# THE PROBLEM
Reply with one number only: the count of lines below that contain the word "output".

# AVAILABLE DATA
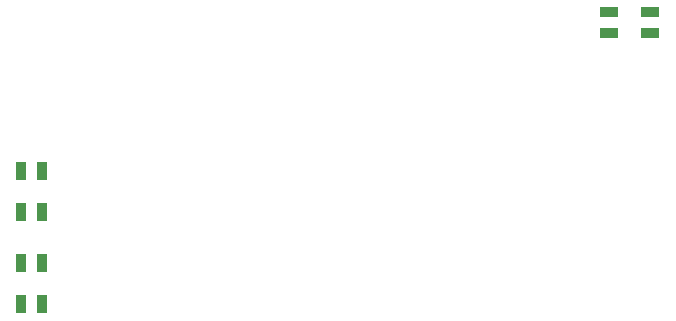
<source format=gbr>
%TF.GenerationSoftware,KiCad,Pcbnew,9.0.3*%
%TF.CreationDate,2025-07-11T18:10:02-07:00*%
%TF.ProjectId,hackpad,6861636b-7061-4642-9e6b-696361645f70,rev?*%
%TF.SameCoordinates,Original*%
%TF.FileFunction,Paste,Top*%
%TF.FilePolarity,Positive*%
%FSLAX46Y46*%
G04 Gerber Fmt 4.6, Leading zero omitted, Abs format (unit mm)*
G04 Created by KiCad (PCBNEW 9.0.3) date 2025-07-11 18:10:02*
%MOMM*%
%LPD*%
G01*
G04 APERTURE LIST*
%ADD10R,0.850000X1.600000*%
%ADD11R,1.600000X0.850000*%
G04 APERTURE END LIST*
D10*
%TO.C,D1*%
X111043750Y-51756250D03*
X112793750Y-51756250D03*
X112793750Y-48256250D03*
X111043750Y-48256250D03*
%TD*%
%TO.C,D2*%
X111043750Y-59531250D03*
X112793750Y-59531250D03*
X112793750Y-56031250D03*
X111043750Y-56031250D03*
%TD*%
D11*
%TO.C,D3*%
X160806250Y-34843750D03*
X160806250Y-36593750D03*
X164306250Y-36593750D03*
X164306250Y-34843750D03*
%TD*%
M02*

</source>
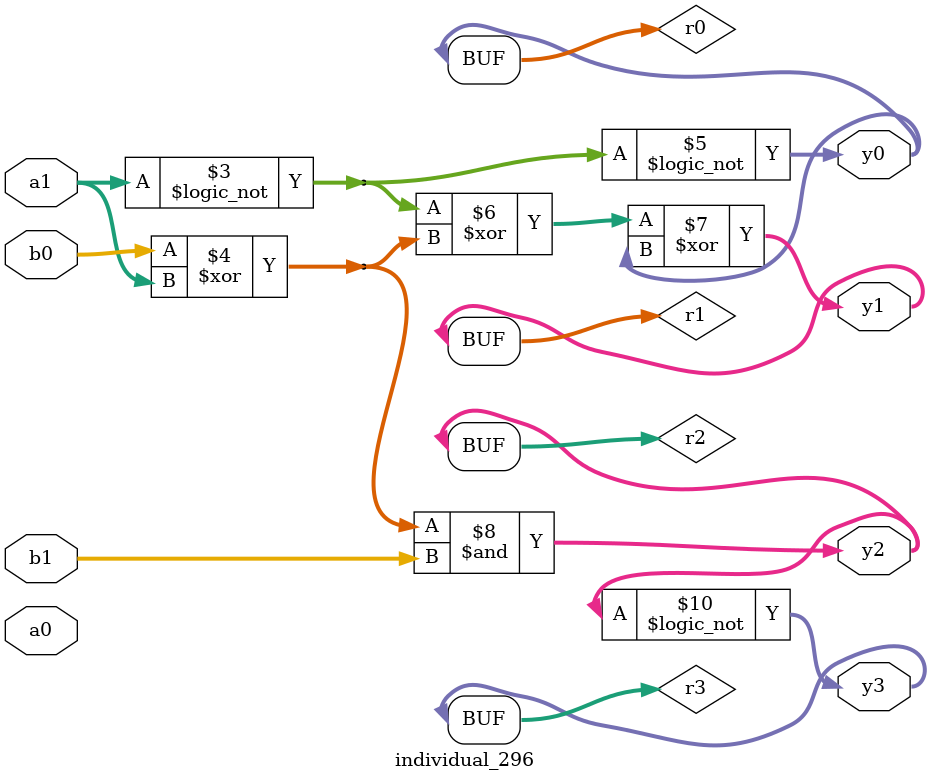
<source format=sv>
module individual_296(input logic [15:0] a1, input logic [15:0] a0, input logic [15:0] b1, input logic [15:0] b0, output logic [15:0] y3, output logic [15:0] y2, output logic [15:0] y1, output logic [15:0] y0);
logic [15:0] r0, r1, r2, r3; 
 always@(*) begin 
	 r0 = a0; r1 = a1; r2 = b0; r3 = b1; 
 	 r0  |=  b0 ;
 	 r1 = ! a1 ;
 	 r2  ^=  a1 ;
 	 r0 = ! r1 ;
 	 r1  ^=  r2 ;
 	 r1  ^=  r0 ;
 	 r2  &=  b1 ;
 	 r3  ^=  r2 ;
 	 r3 = ! r2 ;
 	 y3 = r3; y2 = r2; y1 = r1; y0 = r0; 
end
endmodule
</source>
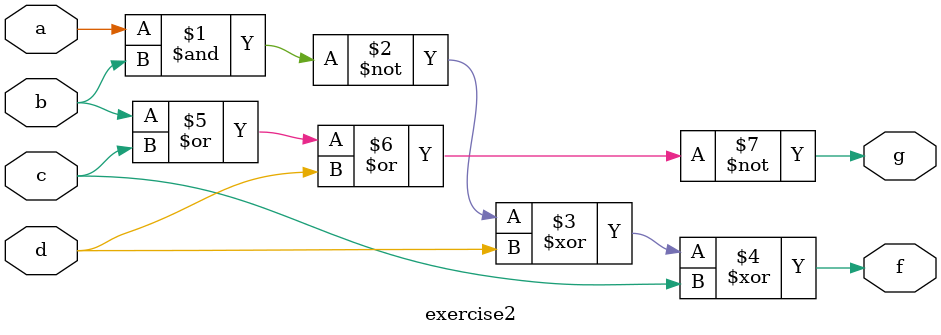
<source format=v>
module exercise2(a,b,c,d,f,g);
	input a,b,c,d;
	output f,g;
	
	assign f = ((~(a & b))^d^c);
	assign g = ~(b | c | d);
	
	/* and (e,a,b);
	not (h,e);
	or (k,c,b,d);
	not (g,k);
	xor (f,d,h,c); */
	
endmodule

</source>
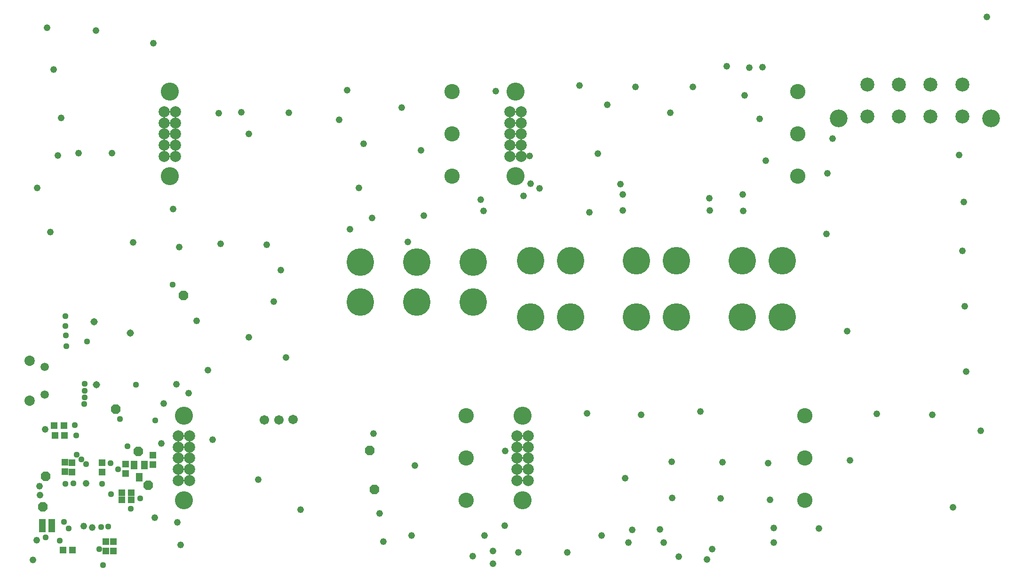
<source format=gbs>
G75*
%MOIN*%
%OFA0B0*%
%FSLAX25Y25*%
%IPPOS*%
%LPD*%
%AMOC8*
5,1,8,0,0,1.08239X$1,22.5*
%
%ADD10C,0.10800*%
%ADD11C,0.12808*%
%ADD12C,0.07918*%
%ADD13R,0.04737X0.05131*%
%ADD14R,0.05131X0.04737*%
%ADD15C,0.19532*%
%ADD16C,0.12611*%
%ADD17C,0.09887*%
%ADD18C,0.05950*%
%ADD19C,0.07328*%
%ADD20R,0.04737X0.06312*%
%ADD21OC8,0.06800*%
%ADD22C,0.04762*%
%ADD23C,0.04400*%
%ADD24C,0.05156*%
%ADD25C,0.06706*%
D10*
X0320000Y0053484D03*
X0320000Y0083484D03*
X0320000Y0113484D03*
X0560000Y0113484D03*
X0560000Y0083484D03*
X0560000Y0053484D03*
X0555000Y0283484D03*
X0555000Y0313484D03*
X0555000Y0343484D03*
X0310000Y0343484D03*
X0310000Y0313484D03*
X0310000Y0283484D03*
D11*
X0355000Y0283484D03*
X0355000Y0343484D03*
X0110000Y0343484D03*
X0110000Y0283484D03*
X0120000Y0113484D03*
X0120000Y0053484D03*
X0360000Y0053484D03*
X0360000Y0113484D03*
D12*
X0356063Y0099232D03*
X0363937Y0099232D03*
X0363937Y0091358D03*
X0356063Y0091358D03*
X0356063Y0083484D03*
X0363937Y0083484D03*
X0363937Y0075610D03*
X0356063Y0075610D03*
X0356063Y0067736D03*
X0363937Y0067736D03*
X0123937Y0067736D03*
X0116063Y0067736D03*
X0116063Y0075610D03*
X0123937Y0075610D03*
X0123937Y0083484D03*
X0116063Y0083484D03*
X0116063Y0091358D03*
X0123937Y0091358D03*
X0123937Y0099232D03*
X0116063Y0099232D03*
X0113937Y0297736D03*
X0106063Y0297736D03*
X0106063Y0305610D03*
X0113937Y0305610D03*
X0113937Y0313484D03*
X0106063Y0313484D03*
X0106063Y0321358D03*
X0113937Y0321358D03*
X0113937Y0329232D03*
X0106063Y0329232D03*
X0351063Y0329232D03*
X0358937Y0329232D03*
X0358937Y0321358D03*
X0351063Y0321358D03*
X0351063Y0313484D03*
X0358937Y0313484D03*
X0358937Y0305610D03*
X0351063Y0305610D03*
X0351063Y0297736D03*
X0358937Y0297736D03*
D13*
X0034946Y0106584D03*
X0028254Y0106584D03*
X0028754Y0099584D03*
X0035446Y0099584D03*
X0035800Y0080531D03*
X0040700Y0080431D03*
X0040700Y0073738D03*
X0035800Y0073838D03*
X0062100Y0073538D03*
X0062100Y0080231D03*
X0064900Y0024331D03*
X0070000Y0024231D03*
X0070000Y0017538D03*
X0064900Y0017638D03*
X0041246Y0018284D03*
X0034554Y0018284D03*
D14*
X0026546Y0033384D03*
X0026446Y0038084D03*
X0019754Y0038084D03*
X0019854Y0033384D03*
X0076154Y0054084D03*
X0076154Y0058884D03*
X0082846Y0058884D03*
X0082846Y0054084D03*
X0078700Y0072638D03*
X0078700Y0079331D03*
X0098200Y0078938D03*
X0098200Y0085631D03*
D15*
X0245000Y0194311D03*
X0285000Y0194311D03*
X0325000Y0194311D03*
X0365827Y0183484D03*
X0394173Y0183484D03*
X0440827Y0183484D03*
X0469173Y0183484D03*
X0515827Y0183484D03*
X0544173Y0183484D03*
X0544173Y0223484D03*
X0515827Y0223484D03*
X0469173Y0223484D03*
X0440827Y0223484D03*
X0394173Y0223484D03*
X0365827Y0223484D03*
X0325000Y0222658D03*
X0285000Y0222658D03*
X0245000Y0222658D03*
D16*
X0583976Y0324744D03*
X0692008Y0324744D03*
D17*
X0671654Y0326043D03*
X0649213Y0326043D03*
X0626772Y0326043D03*
X0604331Y0326043D03*
X0604331Y0348484D03*
X0626772Y0348484D03*
X0649213Y0348484D03*
X0671654Y0348484D03*
D18*
X0021339Y0148327D03*
X0021339Y0128642D03*
D19*
X0010709Y0124321D03*
X0010709Y0152648D03*
D20*
X0084760Y0078515D03*
X0092240Y0078515D03*
X0088500Y0069854D03*
D21*
X0094646Y0064232D03*
X0087854Y0088150D03*
X0071850Y0118445D03*
X0022244Y0070551D03*
X0020177Y0048937D03*
X0251791Y0088858D03*
X0254980Y0061162D03*
X0119744Y0199055D03*
D22*
X0013100Y0011384D03*
X0015900Y0025384D03*
X0049000Y0035384D03*
X0055200Y0034284D03*
X0018100Y0057284D03*
X0017800Y0063584D03*
X0050900Y0065484D03*
X0099300Y0041384D03*
X0115300Y0038084D03*
X0117600Y0022084D03*
X0172800Y0068284D03*
X0202900Y0046984D03*
X0258800Y0044284D03*
X0281300Y0028584D03*
X0261488Y0024382D03*
X0324800Y0013984D03*
X0339100Y0017748D03*
X0339100Y0008784D03*
X0357100Y0016684D03*
X0333100Y0028584D03*
X0347500Y0035684D03*
X0391600Y0016684D03*
X0416200Y0028584D03*
X0435000Y0023484D03*
X0437900Y0032784D03*
X0457400Y0032884D03*
X0460000Y0023484D03*
X0470900Y0013584D03*
X0490800Y0011584D03*
X0494400Y0018984D03*
X0538200Y0023784D03*
X0538100Y0033884D03*
X0570000Y0033484D03*
X0535300Y0053984D03*
X0500500Y0054884D03*
X0466000Y0055384D03*
X0432700Y0069284D03*
X0465700Y0081084D03*
X0501600Y0080784D03*
X0534100Y0079984D03*
X0592100Y0082084D03*
X0611200Y0114984D03*
X0650500Y0114284D03*
X0684900Y0102984D03*
X0674300Y0145084D03*
X0673300Y0191284D03*
X0671600Y0230684D03*
X0672600Y0265284D03*
X0669500Y0298484D03*
X0579600Y0310284D03*
X0576200Y0285784D03*
X0532400Y0294584D03*
X0516200Y0270684D03*
X0516350Y0258854D03*
X0492600Y0259384D03*
X0492500Y0267884D03*
X0431100Y0270584D03*
X0429500Y0277884D03*
X0431100Y0259184D03*
X0407520Y0257965D03*
X0372000Y0274884D03*
X0365700Y0278184D03*
X0360900Y0269784D03*
X0332400Y0258984D03*
X0330400Y0266884D03*
X0290200Y0255684D03*
X0278700Y0236884D03*
X0253500Y0254084D03*
X0237800Y0245984D03*
X0244200Y0275284D03*
X0288000Y0302084D03*
X0247400Y0306784D03*
X0230200Y0323784D03*
X0235800Y0344684D03*
X0274500Y0332284D03*
X0341000Y0343884D03*
X0400300Y0348084D03*
X0420100Y0334384D03*
X0440200Y0347084D03*
X0464800Y0328684D03*
X0480600Y0347084D03*
X0504800Y0361584D03*
X0520600Y0360784D03*
X0530100Y0360984D03*
X0517400Y0340984D03*
X0528200Y0324184D03*
X0413400Y0299584D03*
X0365200Y0297884D03*
X0194300Y0328584D03*
X0166000Y0313484D03*
X0144700Y0328184D03*
X0160900Y0328984D03*
X0098400Y0377884D03*
X0057900Y0386884D03*
X0023000Y0389084D03*
X0027800Y0359284D03*
X0033000Y0324884D03*
X0030800Y0298384D03*
X0045400Y0299884D03*
X0069000Y0300084D03*
X0016200Y0275184D03*
X0025500Y0244084D03*
X0084100Y0236684D03*
X0116600Y0233184D03*
X0146200Y0235584D03*
X0178913Y0234819D03*
X0188700Y0217084D03*
X0183800Y0194684D03*
X0166000Y0169384D03*
X0192300Y0154984D03*
X0137100Y0145884D03*
X0114800Y0135984D03*
X0123500Y0129784D03*
X0105800Y0122284D03*
X0104200Y0093984D03*
X0140400Y0096684D03*
X0254300Y0100884D03*
X0283704Y0078344D03*
X0347600Y0088484D03*
X0405600Y0115284D03*
X0444200Y0114384D03*
X0486000Y0116484D03*
X0590000Y0173484D03*
X0575400Y0242784D03*
X0689200Y0396584D03*
X0129000Y0180984D03*
X0021900Y0104084D03*
X0112500Y0260184D03*
X0665000Y0048484D03*
D23*
X0112100Y0206684D03*
X0051300Y0166284D03*
X0036600Y0162984D03*
X0036500Y0170584D03*
X0036000Y0177184D03*
X0036100Y0184384D03*
X0049800Y0136184D03*
X0049700Y0131384D03*
X0049600Y0126684D03*
X0049500Y0121984D03*
X0042600Y0107084D03*
X0043700Y0099584D03*
X0044000Y0085884D03*
X0047400Y0082484D03*
X0050800Y0079184D03*
X0068200Y0079984D03*
X0073500Y0075584D03*
X0062100Y0065184D03*
X0068300Y0058084D03*
X0082400Y0047784D03*
X0089100Y0054884D03*
X0066400Y0034884D03*
X0061300Y0034484D03*
X0038500Y0033584D03*
X0035000Y0038284D03*
X0032000Y0025084D03*
X0022000Y0027384D03*
X0060100Y0018984D03*
X0062700Y0007684D03*
X0041600Y0065784D03*
X0036100Y0065384D03*
X0080100Y0091884D03*
X0074700Y0111184D03*
X0099600Y0110284D03*
X0086000Y0135484D03*
D24*
X0058200Y0135484D03*
X0082000Y0172284D03*
X0056400Y0180184D03*
D25*
X0177000Y0110584D03*
X0187300Y0110584D03*
X0197500Y0110884D03*
M02*

</source>
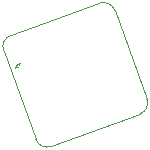
<source format=gtl>
%MOMM*%
%FSLAX34Y34*%
%IPPOS*%
%ADD10C,0*%
G75*
%LPD*%
D10*
G01*
X124805Y2611D02*
G75*
G01*
X49630Y-24751D01*
G02*
X36813Y-18774I-3420J9397D01*
G01*
X9451Y56401D01*
G02*
X15428Y69218I9397J3420D01*
G01*
X90603Y96580D01*
G02*
X103420Y90603I3420J-9397D01*
G01*
X130782Y15428D01*
G02*
X124805Y2611I-9397J-3420D01*
G01*
X23162Y45543D02*
G75*
G02*
X19006Y41831I-2819J-1026D01*
G01*
X20343Y44517D01*
G01*
X23162Y45543D01*
G01*
X31749Y21950D02*
G75*
G02*
X31749Y21950I-2819J-1026D01*
M02*

</source>
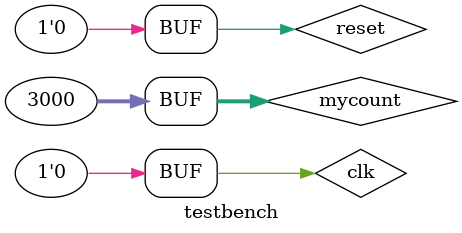
<source format=v>
`timescale 1ns / 1ps

module testbench;
  reg clk = 0;
  reg reset = 0;
  wire mosi;
  wire sck;

  top mytop1(
    .mosi(mosi),
    .sck(sck),
    .CLK(clk),
    .myreset(reset)
  );

integer mycount = 0;

initial begin
  clk = 0;
  reset = 0;
  for (mycount = 0; mycount < 3000; mycount=mycount+1)
    begin
    #1;
    clk = !clk;
    if (mycount == 3)
      reset = 1;
    if (mycount == 10)
      reset = 0;
    end
  end

endmodule

</source>
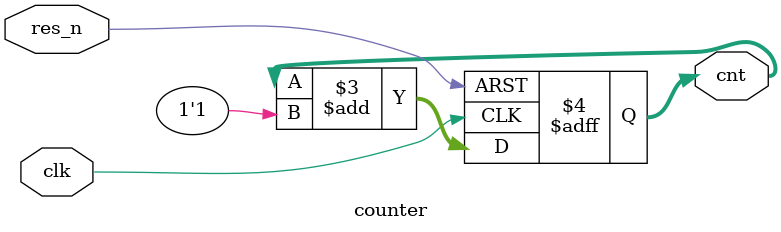
<source format=v>
`timescale 1ns / 1ps
module counter(
    input clk,
    input res_n,
    output [3:0] cnt
    );
	reg[3:0]cnt;
	always@(posedge clk,negedge res_n)
	begin
	if(!res_n)
	cnt<=0;
	else
	cnt<=cnt+1'b1;
	end

endmodule

</source>
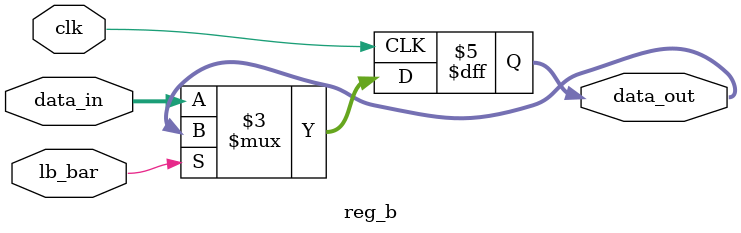
<source format=v>
module reg_b (data_out, data_in, lb_bar, clk);

input [7:0] data_in;
input lb_bar, clk ; 
output reg[7:0] data_out;

always @(posedge clk )
begin 
    if (~lb_bar)
    begin
        data_out <= data_in ;
    end
end
endmodule
</source>
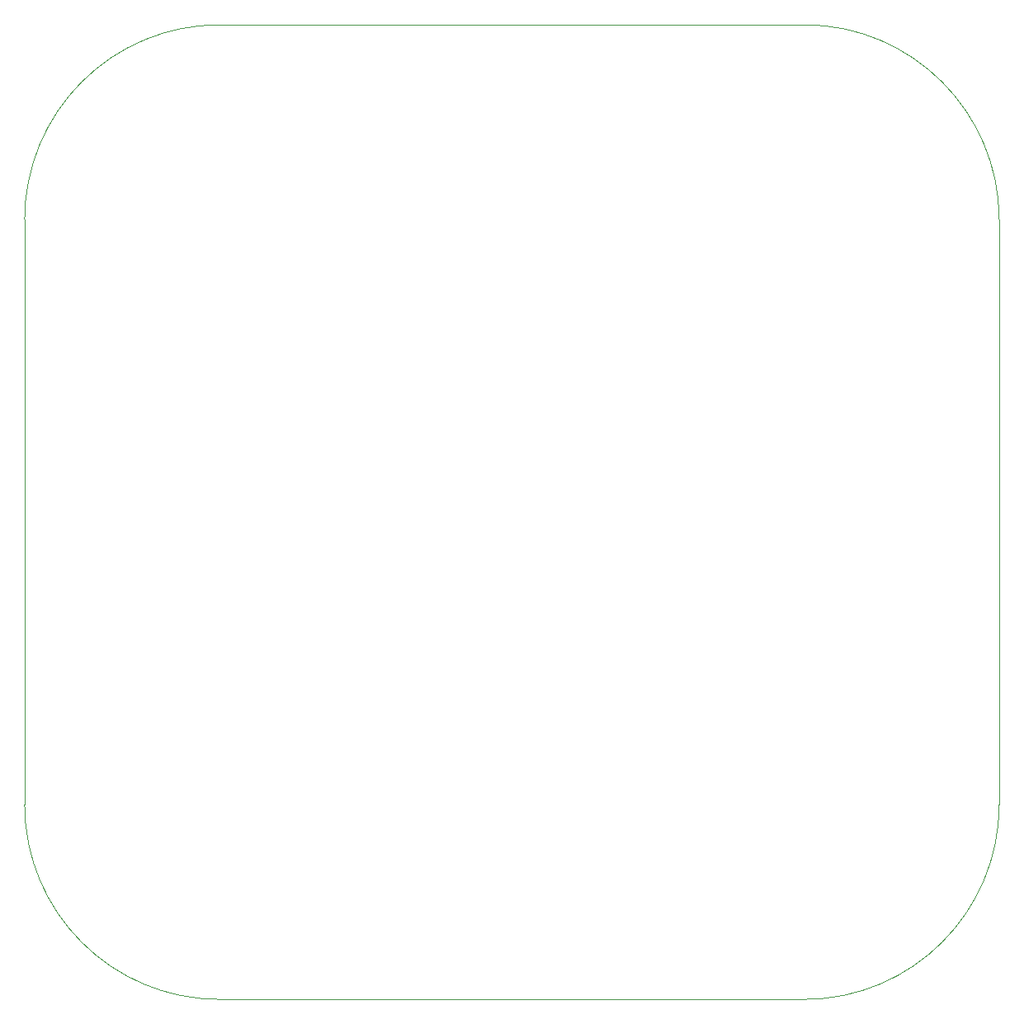
<source format=gm1>
G04 #@! TF.GenerationSoftware,KiCad,Pcbnew,(5.1.5-0-10_14)*
G04 #@! TF.CreationDate,2021-01-17T15:29:47+09:00*
G04 #@! TF.ProjectId,LedClock,4c656443-6c6f-4636-9b2e-6b696361645f,1.0*
G04 #@! TF.SameCoordinates,Original*
G04 #@! TF.FileFunction,Profile,NP*
%FSLAX46Y46*%
G04 Gerber Fmt 4.6, Leading zero omitted, Abs format (unit mm)*
G04 Created by KiCad (PCBNEW (5.1.5-0-10_14)) date 2021-01-17 15:29:47*
%MOMM*%
%LPD*%
G04 APERTURE LIST*
%ADD10C,0.050000*%
G04 APERTURE END LIST*
D10*
X50000000Y-30000000D02*
G75*
G02X30000000Y-50000000I-20000000J0D01*
G01*
X-30000000Y-50000000D02*
G75*
G02X-50000000Y-30000000I0J20000000D01*
G01*
X-50000000Y30000000D02*
G75*
G02X-30000000Y50000000I20000000J0D01*
G01*
X30000000Y50000000D02*
G75*
G02X50000000Y30000000I0J-20000000D01*
G01*
X-50000000Y-30000000D02*
X-50000000Y30000000D01*
X30000000Y-50000000D02*
X-30000000Y-50000000D01*
X50000000Y30000000D02*
X50000000Y-30000000D01*
X-30000000Y50000000D02*
X30000000Y50000000D01*
M02*

</source>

# RESPONSE TO THIS EXERCISE
4